THE TASK -
Within the data that follows, set down exactly the lines from the one containing "Document page, 1500x1125 pixels." through the one containing "For every layout", both ends included.

INPUT -
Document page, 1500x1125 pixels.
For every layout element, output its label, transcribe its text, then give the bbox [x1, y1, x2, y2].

==

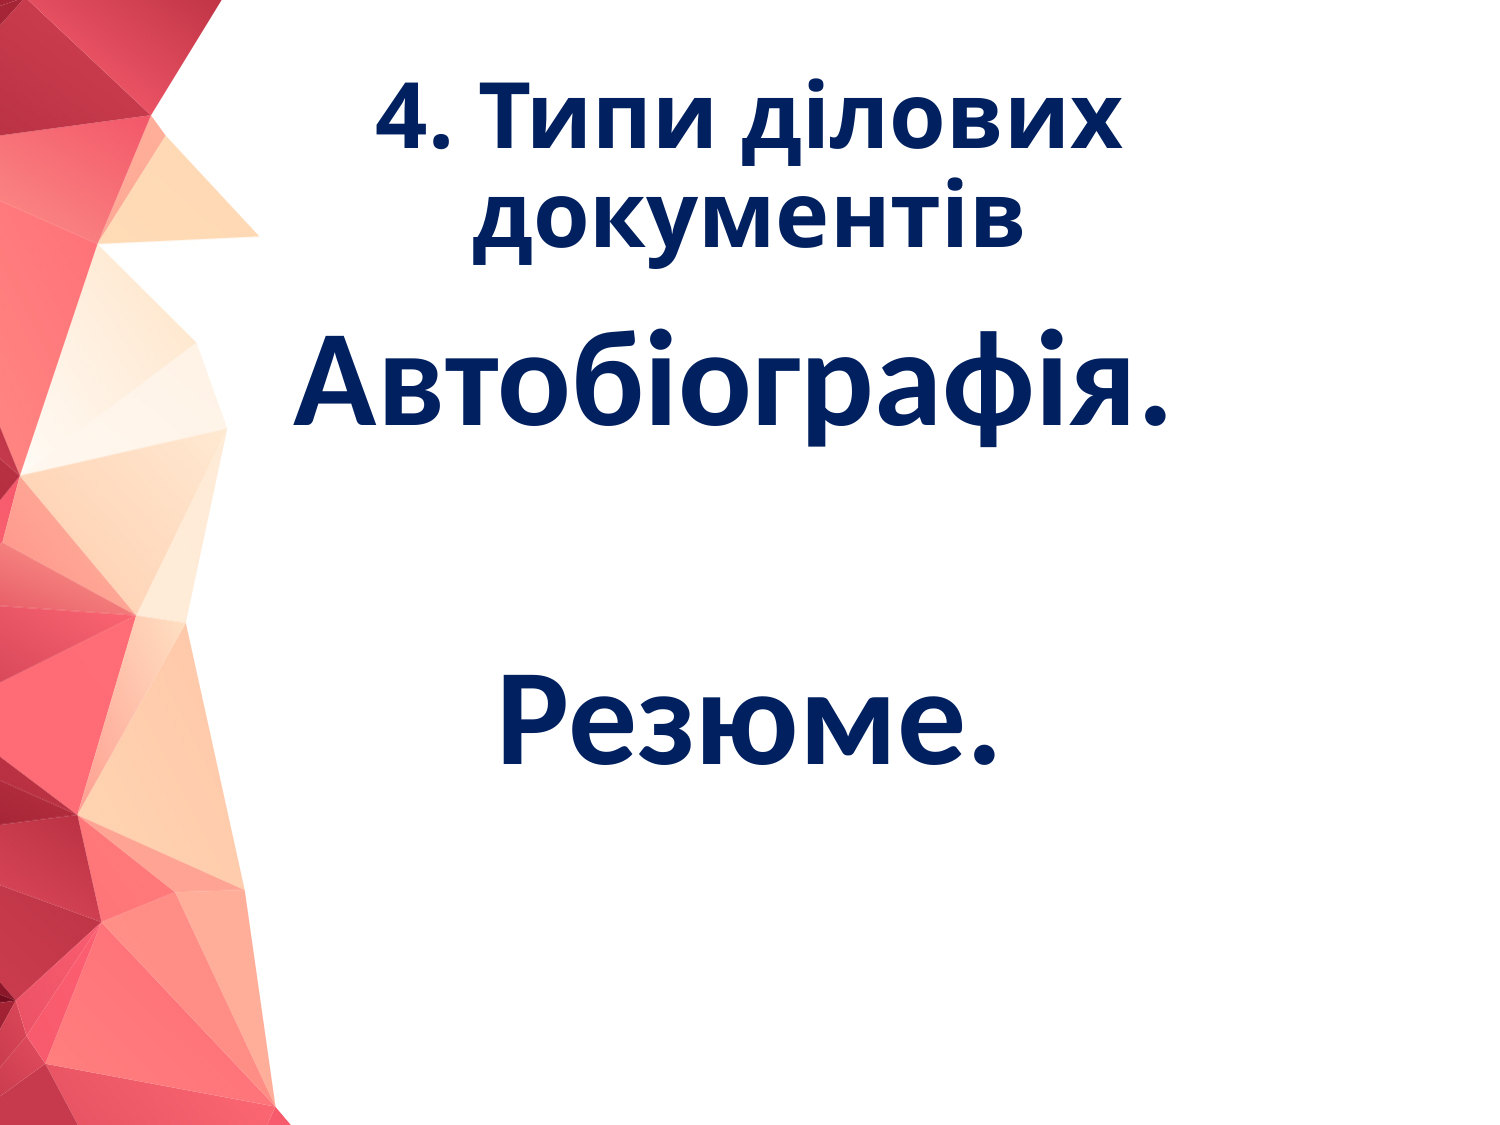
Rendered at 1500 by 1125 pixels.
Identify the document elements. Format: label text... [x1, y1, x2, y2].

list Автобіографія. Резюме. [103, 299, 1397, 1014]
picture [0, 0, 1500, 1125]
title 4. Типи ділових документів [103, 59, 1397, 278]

RESPONSE BOX -
Document page, 1500x1125 pixels.
For every layout element, output its label, transcribe its text, then give the bbox [x1, y1, x2, y2].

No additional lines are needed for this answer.